Waktu terus berjalan. Arga akhirnya menyelesaikan kuliahnya dengan nilai yang memuaskan. Ia mulai bekerja tetap, menyusun rencana ke depan seperti ia menyusun puzzle hidup—satu demi satu, dengan sabar. Najwa tetap dalam langkahnya: tenang, konsisten, dan semakin mantap dengan pilihan hidupnya.
Hari-hari mereka diwarnai obrolan ringan yang kadang dalam, kadang hanya candaan. Tapi selalu ada arah. Mereka tahu apa yang mereka perjuangkan. Meskipun dunia luar kadang bertanya, "Kapan resmi?"—mereka memilih diam yang dewasa. Sebab, tak semua hal harus dijawab dengan kata. Beberapa cukup dengan sikap.
Suatu hari, di sebuah sore yang tenang, Arga mengajak Najwa ke sebuah masjid kecil di lereng bukit. Masjid itu sederhana, tapi angin yang berhembus dan langit yang membiru menjadikan tempat itu terasa istimewa.
Mereka duduk di beranda masjid, berjarak tapi dekat dalam rasa.

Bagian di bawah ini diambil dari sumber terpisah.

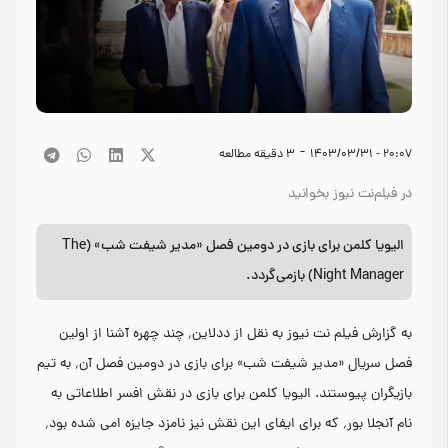
-
۲۰:۰۷ - ۱۴۰۳/۰۳/۳۱
3
دقیقه مطالعه
در فیلم‌نت نیوز بخوانید
الیویا کلمن برای بازی در دومین فصل «مدیر شیفت شب» (The
Night Manager) بازمی‌گردد.
به گزارش فیلم نت نیوز به نقل از ددلاین٬ چند چهره آشنا از اولین
فصل سریال «مدیر شیفت شب» برای بازی در دومین فصل آن٬ به تیم
بازیگران پیوستند. الیویا کلمن برای بازی در نقش افسر اطلاعاتی به
نام آنجلا بور٬ که برای ایفای این نقش نیز نامزد جایزه امی شده بود٬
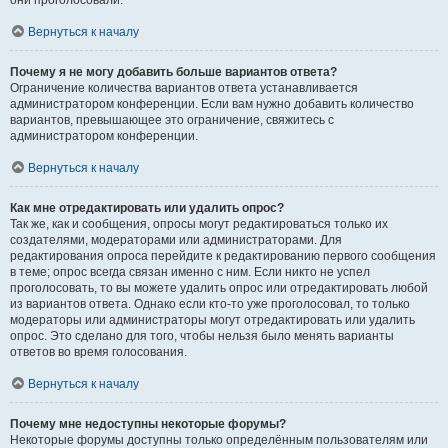
они проголосовали.
Вернуться к началу
Почему я не могу добавить больше вариантов ответа?
Ограничение количества вариантов ответа устанавливается
администратором конференции. Если вам нужно добавить количество
вариантов, превышающее это ограничение, свяжитесь с
администратором конференции.
Вернуться к началу
Как мне отредактировать или удалить опрос?
Так же, как и сообщения, опросы могут редактироваться только их
создателями, модераторами или администраторами. Для
редактирования опроса перейдите к редактированию первого сообщения
в теме; опрос всегда связан именно с ним. Если никто не успел
проголосовать, то вы можете удалить опрос или отредактировать любой
из вариантов ответа. Однако если кто-то уже проголосовал, то только
модераторы или администраторы могут отредактировать или удалить
опрос. Это сделано для того, чтобы нельзя было менять варианты
ответов во время голосования.
Вернуться к началу
Почему мне недоступны некоторые форумы?
Некоторые форумы доступны только определённым пользователям или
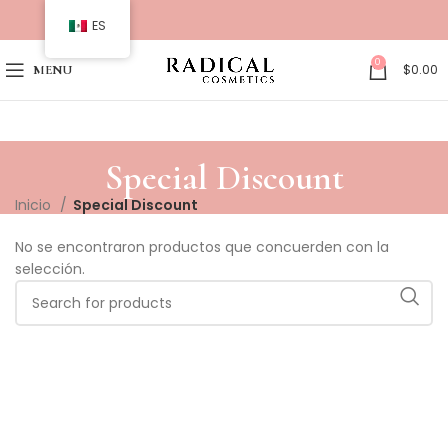
ES
0
$
0.00
MENU
Special Discount
Inicio
Special Discount
No se encontraron productos que concuerden con la
selección.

“Aku ingin kita sujud bersama di tempat ini suatu hari nanti,” kata Arga pelan, tapi tegas.
Najwa menatap langit. Matanya berkaca. “Kapan?”

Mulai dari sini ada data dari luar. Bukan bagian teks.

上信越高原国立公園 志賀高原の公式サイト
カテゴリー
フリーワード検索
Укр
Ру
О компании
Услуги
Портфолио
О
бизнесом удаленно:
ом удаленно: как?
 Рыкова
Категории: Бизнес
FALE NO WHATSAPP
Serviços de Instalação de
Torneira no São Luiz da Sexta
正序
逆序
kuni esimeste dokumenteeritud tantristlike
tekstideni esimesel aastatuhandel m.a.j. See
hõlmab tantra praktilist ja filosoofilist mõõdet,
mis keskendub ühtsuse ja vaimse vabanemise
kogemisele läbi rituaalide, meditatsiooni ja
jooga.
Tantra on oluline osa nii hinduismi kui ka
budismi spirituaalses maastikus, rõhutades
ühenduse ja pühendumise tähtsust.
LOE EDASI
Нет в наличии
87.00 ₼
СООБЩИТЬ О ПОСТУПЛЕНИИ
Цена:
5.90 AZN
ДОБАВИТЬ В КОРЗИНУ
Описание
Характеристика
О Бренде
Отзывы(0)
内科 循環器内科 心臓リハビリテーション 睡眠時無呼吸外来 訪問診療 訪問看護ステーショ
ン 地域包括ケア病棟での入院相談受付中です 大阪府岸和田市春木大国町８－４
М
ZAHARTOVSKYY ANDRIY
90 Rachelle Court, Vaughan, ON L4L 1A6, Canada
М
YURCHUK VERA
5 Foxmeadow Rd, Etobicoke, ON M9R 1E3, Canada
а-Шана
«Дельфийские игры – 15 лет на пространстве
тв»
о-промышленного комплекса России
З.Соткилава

“Segera,” jawab Arga. “Aku sudah bicara dengan orang tuaku. Setelah ini, aku akan datang ke rumahmu. Membawa niat, membawa keyakinan, membawa aku yang mungkin belum sempurna, tapi ingin tumbuh bersama.”
Najwa menutup matanya sejenak. Seakan menahan detak yang berlari terlalu cepat.
“Aku tunggu,” jawabnya. “Dengan hati yang tetap berdoa, seperti selama ini.”